Now, if you’ve read my blog at all, you know that I have a deep, undying affection for coffee shops. You also probably know that I love making small talk with baristas, mostly to be friendly but also in the secret hopes that I can charm my way to an extra shot of espresso or double whipped cream. My Disney princess side comes out in full force the minute I enter a coffee shop. Enormous eyes and friendly smile? Check. Voice slightly higher than normal? Check. Kindly questions and well-rehearsed coffee jokes? Double-check.

Well, a few weeks ago, my Stephen-King-Ray-Bradbury side took over. I crossed the threshold of my beloved Costa Coffee and, as I re-imagine the scene, I am pretty sure that lightning flashed behind me.

Still, I ordered my usual and prepared to banter.

“Chocolate on top of your cappuccino?” asked the barista.
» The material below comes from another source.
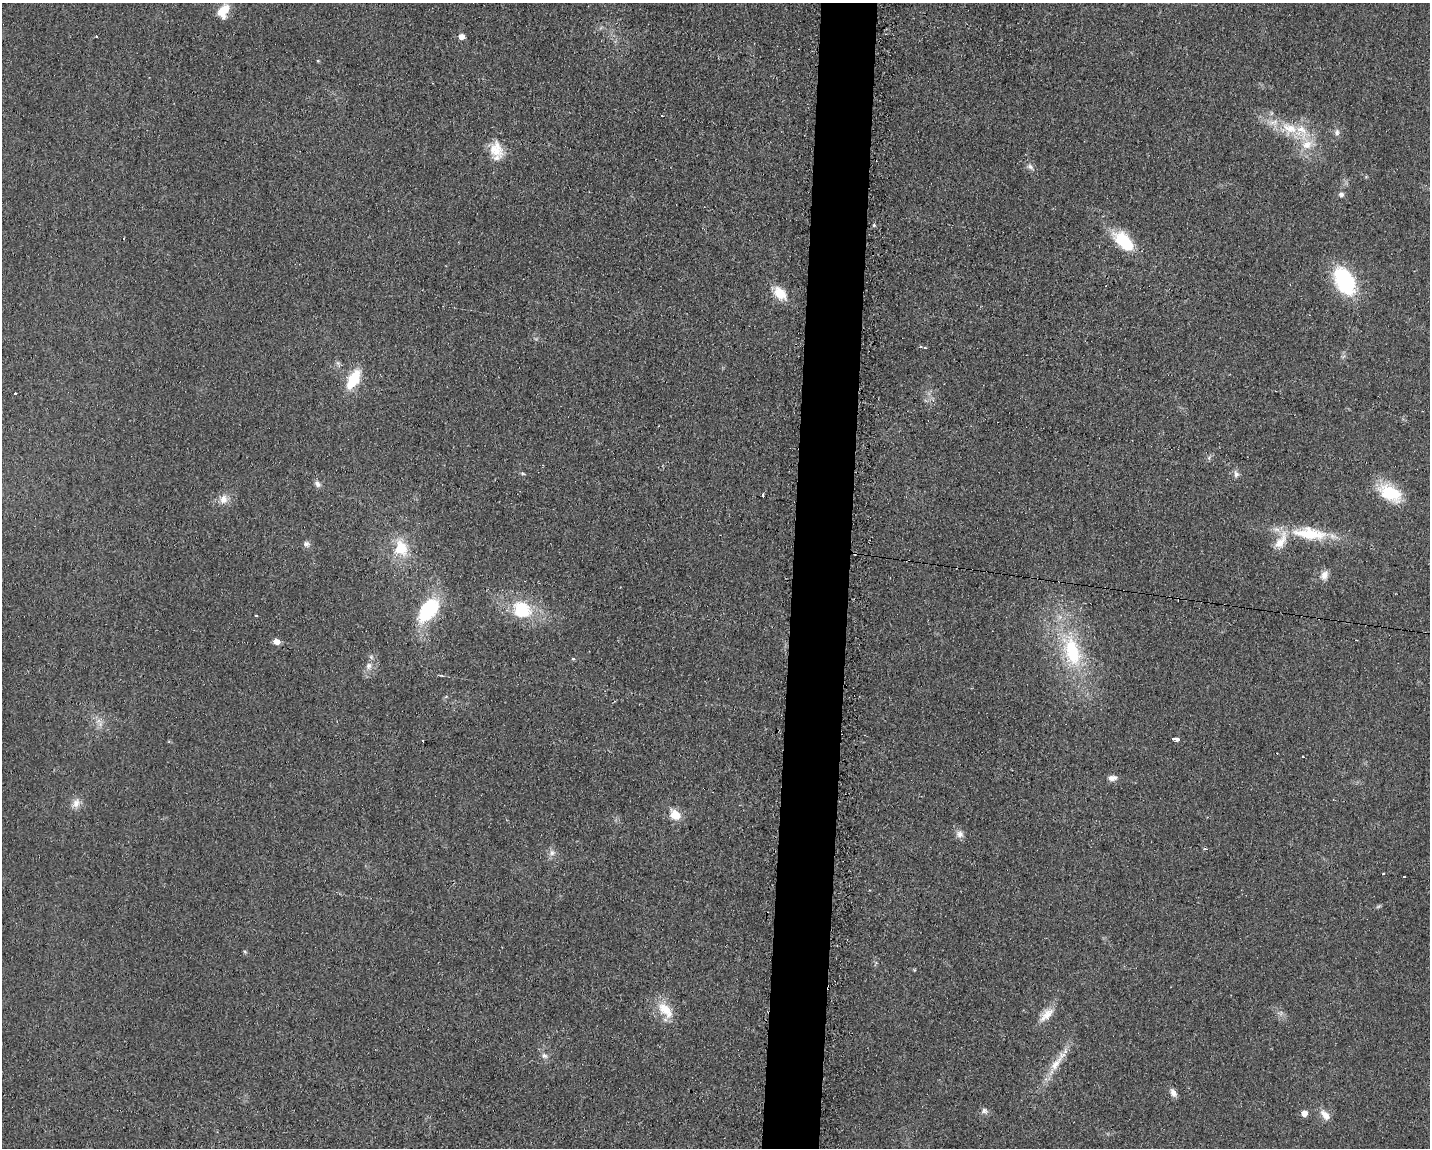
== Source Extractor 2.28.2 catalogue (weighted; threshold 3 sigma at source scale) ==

“Of course!” I reply cheerily. “Does anyone ever say no?”

“You’d be surprised.”

“Huh,” I said. And at this point, I think my King-Bradbury side smothered my Disney side and held her at knifepoint. I said nothing for a moment as the two natures battled it out.

King-Bradbury won.

“You know,” I said as the barista reached for the chocolate sprinkles. “In prison…”

(Internally, my Disney side was begging my dark half to stop: “NEVER START SMALL TALK WITH PRISON WHAT ARE YOU DOING?” she sang, accompanied by a chorus of horrified woodland creatures.)

“In prison,” I continued. “That’s how they determine who is and is not a psychopath.”

(King-Bradbury chuckled as the Disney princess gave up and covered her sidekicks’ ears to keep them from hearing what came next.)

“And if they say no,” I went on. “If they don’t want chocolate on top of their coffees, well…it’s the chair.”

Silence.

Two shocked baristas gaped at me for a moment.

Stephen King and Ray Bradbury enjoyed a hearty chuckle and high-fived each other.

Finally, one of the baristas laughed nervously.

I took my coffee and left.

And, logically, I know that the baristas thought nothing of it after I was gone. I mean, I can’t be the only person to mention the electric chair while ordering a coffee, can I? But every time I step into that café, a little tiny nagging voice chants and mocks me as I order my cappuccino and my Disney side tries with all her overly-chatty might to compensate for the slip.